Artificially Intelligent Human Resource - Part 3
AI in Performance Management System (PMS)
Many organizations are in the process of overhauling their PMS. They are doing away with rigidities of performance ratings and going in the direction of providing real-time feedback to employees, instead. Also, they are moving from away from the annual PMS cycle to a half year or in some cases quarterly PMS cycle. AI in PMS can be effectively used to leverage some of these trends.
a) Real-Time Feedback: There are machines available in the market which can create a feedback write-up based on the keyword triggers. This helps the Managers to save time and make the process of giving and receiving feedback more lightweight. Also, some companies are able to convert written qualitative feedback into numeric performance rating with the help of Natural Language Programming and Deep Learning algorithms. This implies that Managers over the year have to only give honest feedback to employees and it will get converted into performance rating on its own at the end of the performance cycle. How cool can that be!
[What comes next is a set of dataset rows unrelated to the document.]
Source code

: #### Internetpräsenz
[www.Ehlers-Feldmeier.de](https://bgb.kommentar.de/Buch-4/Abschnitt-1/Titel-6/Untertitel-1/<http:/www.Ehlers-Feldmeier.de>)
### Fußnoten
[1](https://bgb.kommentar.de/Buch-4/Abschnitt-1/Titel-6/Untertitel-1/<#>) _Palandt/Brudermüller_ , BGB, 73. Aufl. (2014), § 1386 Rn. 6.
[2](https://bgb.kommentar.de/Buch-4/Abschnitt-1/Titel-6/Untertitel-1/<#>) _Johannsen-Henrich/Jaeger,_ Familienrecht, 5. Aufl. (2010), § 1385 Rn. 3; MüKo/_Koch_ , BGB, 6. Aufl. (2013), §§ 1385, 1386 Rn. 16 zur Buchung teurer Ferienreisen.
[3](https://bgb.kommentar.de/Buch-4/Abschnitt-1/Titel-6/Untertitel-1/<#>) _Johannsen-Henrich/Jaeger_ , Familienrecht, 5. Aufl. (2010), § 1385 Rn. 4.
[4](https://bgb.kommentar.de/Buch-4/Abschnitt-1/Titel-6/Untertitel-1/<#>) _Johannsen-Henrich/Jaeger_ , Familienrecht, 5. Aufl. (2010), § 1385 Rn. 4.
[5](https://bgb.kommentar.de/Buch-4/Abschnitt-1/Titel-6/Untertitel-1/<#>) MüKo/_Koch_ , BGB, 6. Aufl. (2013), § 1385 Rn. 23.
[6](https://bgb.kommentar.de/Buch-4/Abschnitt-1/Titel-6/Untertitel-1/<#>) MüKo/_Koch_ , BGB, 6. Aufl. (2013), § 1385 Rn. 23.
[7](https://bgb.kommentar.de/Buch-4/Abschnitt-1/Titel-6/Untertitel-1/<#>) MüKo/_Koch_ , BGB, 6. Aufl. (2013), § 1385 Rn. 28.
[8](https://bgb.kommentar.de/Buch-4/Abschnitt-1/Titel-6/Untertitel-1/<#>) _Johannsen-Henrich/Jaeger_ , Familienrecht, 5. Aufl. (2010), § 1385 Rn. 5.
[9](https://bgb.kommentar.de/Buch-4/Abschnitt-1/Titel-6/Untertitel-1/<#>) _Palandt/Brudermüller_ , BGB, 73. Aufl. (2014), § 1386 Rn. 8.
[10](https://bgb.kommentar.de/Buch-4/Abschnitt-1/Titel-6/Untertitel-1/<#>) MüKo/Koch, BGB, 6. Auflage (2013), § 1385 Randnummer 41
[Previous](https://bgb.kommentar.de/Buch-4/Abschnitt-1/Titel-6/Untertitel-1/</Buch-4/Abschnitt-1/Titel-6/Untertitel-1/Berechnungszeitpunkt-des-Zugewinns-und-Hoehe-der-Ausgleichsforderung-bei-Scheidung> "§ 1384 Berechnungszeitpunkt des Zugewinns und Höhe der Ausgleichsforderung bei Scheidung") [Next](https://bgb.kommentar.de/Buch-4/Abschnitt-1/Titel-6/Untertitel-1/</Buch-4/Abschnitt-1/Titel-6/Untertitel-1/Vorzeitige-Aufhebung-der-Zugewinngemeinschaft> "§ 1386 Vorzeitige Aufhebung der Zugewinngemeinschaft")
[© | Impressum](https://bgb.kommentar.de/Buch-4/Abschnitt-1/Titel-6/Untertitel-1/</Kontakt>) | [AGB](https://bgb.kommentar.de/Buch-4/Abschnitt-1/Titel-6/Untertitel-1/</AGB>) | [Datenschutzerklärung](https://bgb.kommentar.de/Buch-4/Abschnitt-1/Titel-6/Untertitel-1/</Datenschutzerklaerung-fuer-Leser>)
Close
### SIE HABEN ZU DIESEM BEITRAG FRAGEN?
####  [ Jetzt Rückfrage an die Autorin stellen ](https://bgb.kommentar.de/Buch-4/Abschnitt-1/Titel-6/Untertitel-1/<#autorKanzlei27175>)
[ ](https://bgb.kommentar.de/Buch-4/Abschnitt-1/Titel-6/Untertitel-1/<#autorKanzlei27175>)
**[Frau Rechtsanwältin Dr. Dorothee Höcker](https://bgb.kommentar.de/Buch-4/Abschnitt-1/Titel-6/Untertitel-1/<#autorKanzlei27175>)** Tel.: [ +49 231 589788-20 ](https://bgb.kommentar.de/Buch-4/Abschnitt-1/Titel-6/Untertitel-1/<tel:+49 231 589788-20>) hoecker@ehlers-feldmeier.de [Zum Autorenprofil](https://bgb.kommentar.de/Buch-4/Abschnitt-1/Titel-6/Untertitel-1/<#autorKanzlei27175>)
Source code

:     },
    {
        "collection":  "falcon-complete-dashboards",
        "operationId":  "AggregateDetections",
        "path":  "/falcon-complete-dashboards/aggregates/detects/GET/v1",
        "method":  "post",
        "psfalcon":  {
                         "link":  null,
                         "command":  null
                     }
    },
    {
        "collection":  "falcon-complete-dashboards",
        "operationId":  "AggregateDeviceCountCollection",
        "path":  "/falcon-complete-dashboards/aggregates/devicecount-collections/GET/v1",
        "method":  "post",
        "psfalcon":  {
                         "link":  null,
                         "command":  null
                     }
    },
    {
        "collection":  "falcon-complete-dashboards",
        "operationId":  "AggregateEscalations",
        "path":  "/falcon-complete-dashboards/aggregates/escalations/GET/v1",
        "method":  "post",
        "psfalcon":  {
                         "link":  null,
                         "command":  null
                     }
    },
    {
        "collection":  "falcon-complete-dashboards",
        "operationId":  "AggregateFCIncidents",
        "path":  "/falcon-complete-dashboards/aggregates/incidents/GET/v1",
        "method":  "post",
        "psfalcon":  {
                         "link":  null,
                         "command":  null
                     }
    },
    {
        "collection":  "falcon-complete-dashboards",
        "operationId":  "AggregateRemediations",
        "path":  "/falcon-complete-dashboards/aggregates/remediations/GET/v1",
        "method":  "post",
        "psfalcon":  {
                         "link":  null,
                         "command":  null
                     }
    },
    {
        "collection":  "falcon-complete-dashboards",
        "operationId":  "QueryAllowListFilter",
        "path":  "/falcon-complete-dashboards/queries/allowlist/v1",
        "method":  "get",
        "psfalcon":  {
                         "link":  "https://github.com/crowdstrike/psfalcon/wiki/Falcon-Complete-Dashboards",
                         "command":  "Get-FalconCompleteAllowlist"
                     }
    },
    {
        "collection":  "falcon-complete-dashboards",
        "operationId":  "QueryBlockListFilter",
b) Goals Setting & Evaluation: Can employees set their goals and get evaluated in shorter loops and not on an annual basis? AI in PMS can help shorten the loop of goals setting and evaluation to match it with the rhythm of the business.
AI in Employee Engagement
Most of the organizations do annual employee engagement surveys and corresponding annual action planning. However, this once in a year activity is not very fruitful in the current dynamic context. It’s important to have a check on the real-time pulse of the employees. AI in employee engagement can help us address some of these challenges.
a) Making Sense of Employee Footprints: Employees leave a trail of data points in their day-to-day working in the organization. Examples include their in-time & out-time, the sentiment of their e-mails, leave patterns etc. AI can be effectively used to identify deviations from their usual patterns and draw out inferences on their overall engagement. For example, Vibe is an algorithm that analyzes keywords and emojis sent among employees on Slack to gauge whether a team is feeling happy, stressed, disappointed or irritated. Keen also provides a real-time snapshot of employee engagement by searching employees’ anonymized emails to uncover word patterns and contextualize them as positive or negative emotions.
b) Engagement Surveys: Many companies are deploying Bots to continuously engage with employees to understand their concerns and other pain areas. These Bots then share the employees’ concerns in a controlled environment with those who can solve for them. Thus annual engagement surveys and action planning is giving way to real time engagement and action planning. Amber by Infeedo is one innovative company that is trying to solve this problem using AI & ML algorithms.
AI in Rewards & Recognition (R&R)
Science of motivation says that employees appreciate rewards & recognition the most when the time lag between the act of performance and rewards is minimum, the quantum and form of reward is valuable to the employee and when the reward is made public. AI in R&R can deliver on all the above expectations of employees.
a) Compensation Structure: AI in R&R can help the organizations to provide personalized compensation to employees keeping in mind their unique requirements and life stage. Advanced machines are capable of recommending the personalized compensation structure based on the employee’s persona.
b) Incentive Programs: Unfortunately many incentive programs do not yield favorable results, in fact, some even demotivate the employees. Organizational data can be effectively leveraged using AI & ML to accurately predict the success of various incentive programs. After a few iterations the machine becomes reasonably intelligent to predict the kind of incentive program which will have the highest probability of success in the given business context.
c) Employee Recognition: Recognition platforms powered by AI & ML are used to provide more social experience of recognition to employees. Also these platforms trigger the employees to appreciate one another based on the anonymized analysis of various employee interactions on e-mails, Slack etc.